The Bad Ol' Wii U Days and a Wonderful Revival
Kamiya had initially hoped to create a sort of "Nintendo All Stars" game where classic Nintendo characters like Mario, Peach, Yoshi and especially F-Zero's Captain Falcon would fill roles similar to The Wonderful Ones, led by an original character. The pitch fell through but came back to life as something closer to The Wonderful 101 as we know it.
The Wonderful 101 wasn't born as a Nintendo exclusive, but it eventually became one when PlatinumGames realized the Wii U's gamepad would be perfect for drawing The Wonderful Ones' Unite Morph shapes. Nintendo also gave Kamiya design suggestions without encroaching on his creative freedom. Kamiya recalls one example where Nintendo assisted him when he was unhappy with the game's art style.
"I wasn't really satisfied with it, and Nintendo said 'why don't you change it? Why don't you find something with a broader appeal,' and the result's what you see now—it's a bit brighter, and it feels like action figures moving about in the game," Kamiya told Eurogamer in 2013. "I like the fact that Nintendo didn't ask to change too much—the creativity of Platinum was totally respected by Nintendo throughout the process."
Despite praise from critics, The Wonderful 101's sales were quite poor. That's not surprising, as things were already looking dire for the Wii U by 2013. The console gradually garnered a reputation for good, imaginative games, of which The Wonderful 101 was one, but it was never enough to get consumers to jump on board with Nintendo's unpopular hardware.
The Wii U's failure and the Switch's success sprouted the "port begging" trend, wherein Switch owners "beg" publishers to port quality Wii U games they missed out on. PlatinumGames decided to give The Wonderful 101 a second chance by starting a Kickstarter campaign in February for The Wonderful 101: Remastered. It blew past its initial goal of ¥5,425,000 (about $50,300 USD) in a matter of hours and garnered a final tally of ¥235,320,528 (about $2,184,000 USD).

◆ Collected data ◆

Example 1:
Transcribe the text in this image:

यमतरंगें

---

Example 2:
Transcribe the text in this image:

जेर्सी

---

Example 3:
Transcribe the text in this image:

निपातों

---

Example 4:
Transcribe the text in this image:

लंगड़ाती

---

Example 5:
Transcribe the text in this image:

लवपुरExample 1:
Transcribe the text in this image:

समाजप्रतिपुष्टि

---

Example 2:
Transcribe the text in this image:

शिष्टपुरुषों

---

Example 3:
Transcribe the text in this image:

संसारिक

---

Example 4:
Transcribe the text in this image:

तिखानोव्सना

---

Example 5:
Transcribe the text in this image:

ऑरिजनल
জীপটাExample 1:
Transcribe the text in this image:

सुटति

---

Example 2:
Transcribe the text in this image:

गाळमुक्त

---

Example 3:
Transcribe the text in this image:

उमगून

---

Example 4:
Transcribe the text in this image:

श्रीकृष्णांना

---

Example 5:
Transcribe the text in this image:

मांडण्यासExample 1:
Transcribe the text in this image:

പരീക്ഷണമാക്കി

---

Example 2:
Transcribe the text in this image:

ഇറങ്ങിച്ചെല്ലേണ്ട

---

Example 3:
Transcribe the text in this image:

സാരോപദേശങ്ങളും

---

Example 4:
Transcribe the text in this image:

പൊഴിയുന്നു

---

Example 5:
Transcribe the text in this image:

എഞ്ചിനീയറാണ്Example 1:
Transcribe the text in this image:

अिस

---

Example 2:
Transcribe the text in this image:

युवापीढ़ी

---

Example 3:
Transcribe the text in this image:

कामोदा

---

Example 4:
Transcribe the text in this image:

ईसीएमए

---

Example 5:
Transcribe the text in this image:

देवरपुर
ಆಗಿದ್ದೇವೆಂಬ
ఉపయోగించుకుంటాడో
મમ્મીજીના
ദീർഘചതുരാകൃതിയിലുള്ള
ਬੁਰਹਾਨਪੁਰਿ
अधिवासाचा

◆ EXERCISE TASKS ◆
A. In the passage on The Wonderful 101, transcribe the stretch from "Despite praise from" through "Nintendo's unpopular hardware.".
B. Translate this sentence from the passage on The Wonderful 101 into Spanish: "Despite praise from critics, The Wonderful 101's sales were quite poor."
C. List every classic Nintendo character that the passage on The Wonderful 101 names as part of Kamiya's "Nintendo All Stars" idea.
The records are separate material and are not part of the passage on The Wonderful 101.

◆ RESULTS FOR THE EXERCISE ◆
A.
Despite praise from critics, The Wonderful 101's sales were quite poor. That's not surprising, as things were already looking dire for the Wii U by 2013. The console gradually garnered a reputation for good, imaginative games, of which The Wonderful 101 was one, but it was never enough to get consumers to jump on board with Nintendo's unpopular hardware.

B. A pesar de los elogios de la crítica, las ventas de The Wonderful 101 fueron bastante malas.

C. Mario, Peach, Yoshi, Captain Falcon